Posted by:
Brother Of Jerry
(
)
Date: May 18, 2017 05:03PM
https://www.nytimes.com/2017/05/15/arts/music/u2-joshua-tree-30th-anniversary-tour-review.htmlU2 is going on tour this summer, and it will largely be based on The Joshua Tree, an album that turns 30 this year (and a lot of you suddenly feel very old!) The link above is a fairly long review of the tour.
I'm from an earlier generation. The musical poet of my youth and young adulthood was Paul Simon, with honorable mention of that era's folk rockers (CSN(&Y), James Taylor, Carli Simon, Carole King, Gordon Lightfoot, etc).
I never paid particularly close attention to U2, but even I noticed that The Joshua Tree made a huge splash among the artsy, culturally aware, wearers of black natural fibers set in the late 1980s. Maybe it is my own prejudice, but it always seemed to me that the Mormon youth who felt that the music/poetry of Paul Simon or U2 spoke to them were were more likely to leave Mormonism.
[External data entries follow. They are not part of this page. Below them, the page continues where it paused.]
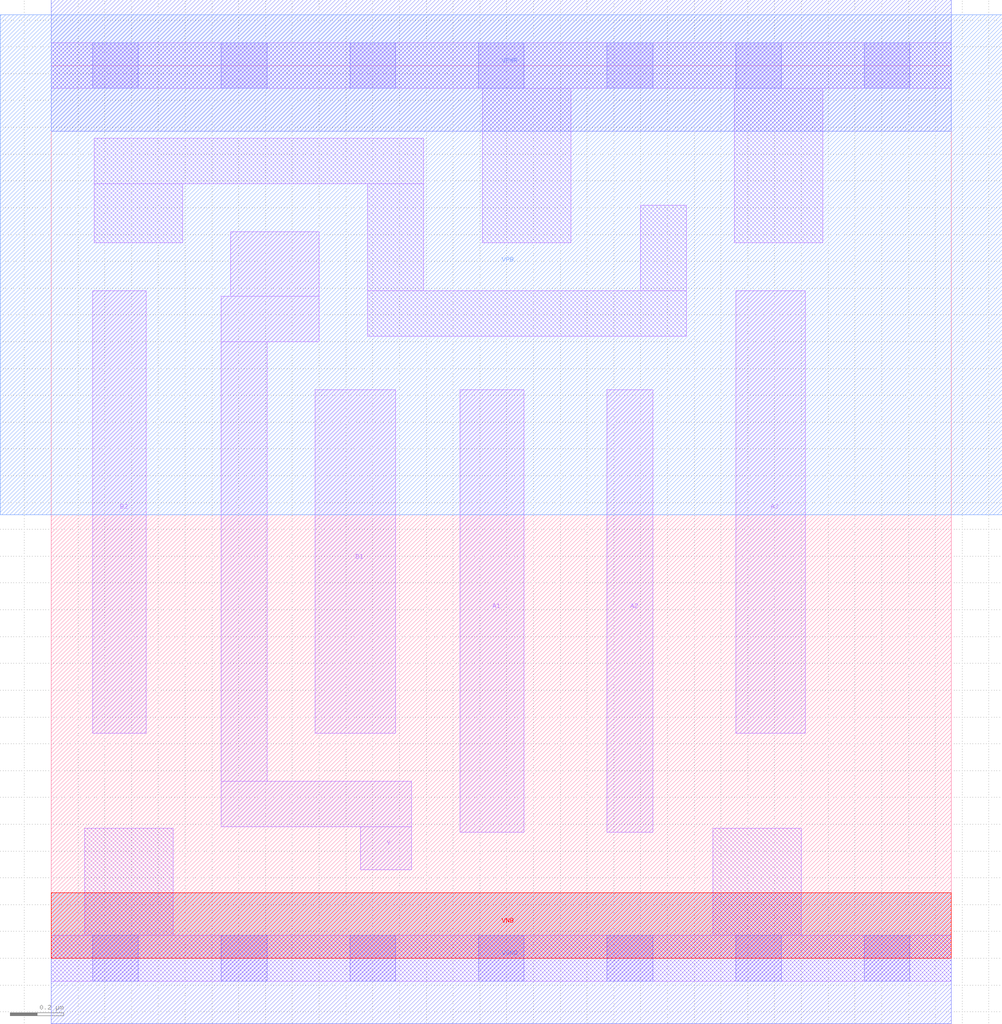
<source format=lef>
# Copyright 2020 The SkyWater PDK Authors
#
# Licensed under the Apache License, Version 2.0 (the "License");
# you may not use this file except in compliance with the License.
# You may obtain a copy of the License at
#
#     https://www.apache.org/licenses/LICENSE-2.0
#
# Unless required by applicable law or agreed to in writing, software
# distributed under the License is distributed on an "AS IS" BASIS,
# WITHOUT WARRANTIES OR CONDITIONS OF ANY KIND, either express or implied.
# See the License for the specific language governing permissions and
# limitations under the License.
#
# SPDX-License-Identifier: Apache-2.0

VERSION 5.7 ;
  NOWIREEXTENSIONATPIN ON ;
  DIVIDERCHAR "/" ;
  BUSBITCHARS "[]" ;
MACRO sky130_fd_sc_lp__a32oi_m
  CLASS CORE ;
  FOREIGN sky130_fd_sc_lp__a32oi_m ;
  ORIGIN  0.000000  0.000000 ;
  SIZE  3.360000 BY  3.330000 ;
  SYMMETRY X Y R90 ;
  SITE unit ;
  PIN A1
    ANTENNAGATEAREA  0.126000 ;
    DIRECTION INPUT ;
    USE SIGNAL ;
    PORT
      LAYER li1 ;
        RECT 1.525000 0.470000 1.765000 2.120000 ;
    END
  END A1
  PIN A2
    ANTENNAGATEAREA  0.126000 ;
    DIRECTION INPUT ;
    USE SIGNAL ;
    PORT
      LAYER li1 ;
        RECT 2.075000 0.470000 2.245000 2.120000 ;
    END
  END A2
  PIN A3
    ANTENNAGATEAREA  0.126000 ;
    DIRECTION INPUT ;
    USE SIGNAL ;
    PORT
      LAYER li1 ;
        RECT 2.555000 0.840000 2.815000 2.490000 ;
    END
  END A3
  PIN B1
    ANTENNAGATEAREA  0.126000 ;
    DIRECTION INPUT ;
    USE SIGNAL ;
    PORT
      LAYER li1 ;
        RECT 0.985000 0.840000 1.285000 2.120000 ;
    END
  END B1
  PIN B2
    ANTENNAGATEAREA  0.126000 ;
    DIRECTION INPUT ;
    USE SIGNAL ;
    PORT
      LAYER li1 ;
        RECT 0.155000 0.840000 0.355000 2.490000 ;
    END
  END B2
  PIN Y
    ANTENNADIFFAREA  0.254100 ;
    DIRECTION OUTPUT ;
    USE SIGNAL ;
    PORT
      LAYER li1 ;
        RECT 0.635000 0.490000 1.345000 0.660000 ;
        RECT 0.635000 0.660000 0.805000 2.300000 ;
        RECT 0.635000 2.300000 1.000000 2.470000 ;
        RECT 0.670000 2.470000 1.000000 2.710000 ;
        RECT 1.155000 0.330000 1.345000 0.490000 ;
    END
  END Y
  PIN VGND
    DIRECTION INOUT ;
    USE GROUND ;
    PORT
      LAYER met1 ;
        RECT 0.000000 -0.245000 3.360000 0.245000 ;
    END
  END VGND
  PIN VNB
    DIRECTION INOUT ;
    USE GROUND ;
    PORT
      LAYER pwell ;
        RECT 0.000000 0.000000 3.360000 0.245000 ;
    END
  END VNB
  PIN VPB
    DIRECTION INOUT ;
    USE POWER ;
    PORT
      LAYER nwell ;
        RECT -0.190000 1.655000 3.550000 3.520000 ;
    END
  END VPB
  PIN VPWR
    DIRECTION INOUT ;
    USE POWER ;
    PORT
      LAYER met1 ;
        RECT 0.000000 3.085000 3.360000 3.575000 ;
    END
  END VPWR
  OBS
    LAYER li1 ;
      RECT 0.000000 -0.085000 3.360000 0.085000 ;
      RECT 0.000000  3.245000 3.360000 3.415000 ;
      RECT 0.125000  0.085000 0.455000 0.485000 ;
      RECT 0.160000  2.670000 0.490000 2.890000 ;
      RECT 0.160000  2.890000 1.390000 3.060000 ;
      RECT 1.180000  2.320000 2.370000 2.490000 ;
      RECT 1.180000  2.490000 1.390000 2.890000 ;
      RECT 1.610000  2.670000 1.940000 3.245000 ;
      RECT 2.200000  2.490000 2.370000 2.810000 ;
      RECT 2.470000  0.085000 2.800000 0.485000 ;
      RECT 2.550000  2.670000 2.880000 3.245000 ;
    LAYER mcon ;
      RECT 0.155000 -0.085000 0.325000 0.085000 ;
      RECT 0.155000  3.245000 0.325000 3.415000 ;
      RECT 0.635000 -0.085000 0.805000 0.085000 ;
      RECT 0.635000  3.245000 0.805000 3.415000 ;
      RECT 1.115000 -0.085000 1.285000 0.085000 ;
      RECT 1.115000  3.245000 1.285000 3.415000 ;
      RECT 1.595000 -0.085000 1.765000 0.085000 ;
      RECT 1.595000  3.245000 1.765000 3.415000 ;
      RECT 2.075000 -0.085000 2.245000 0.085000 ;
      RECT 2.075000  3.245000 2.245000 3.415000 ;
      RECT 2.555000 -0.085000 2.725000 0.085000 ;
      RECT 2.555000  3.245000 2.725000 3.415000 ;
      RECT 3.035000 -0.085000 3.205000 0.085000 ;
      RECT 3.035000  3.245000 3.205000 3.415000 ;
  END
END sky130_fd_sc_lp__a32oi_m
END LIBRARY

</source>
If nothing else, they were the most likely to be bored out of their mind at the prospect of hearing the three thousandth talk/lesson on the importance of repentance. They knew there was more to the world.
So, for all you 40 and 50-somethings out there, was The Joshua Tree a part of what turned the light on in your mind about the big wide world outside of Mormonism?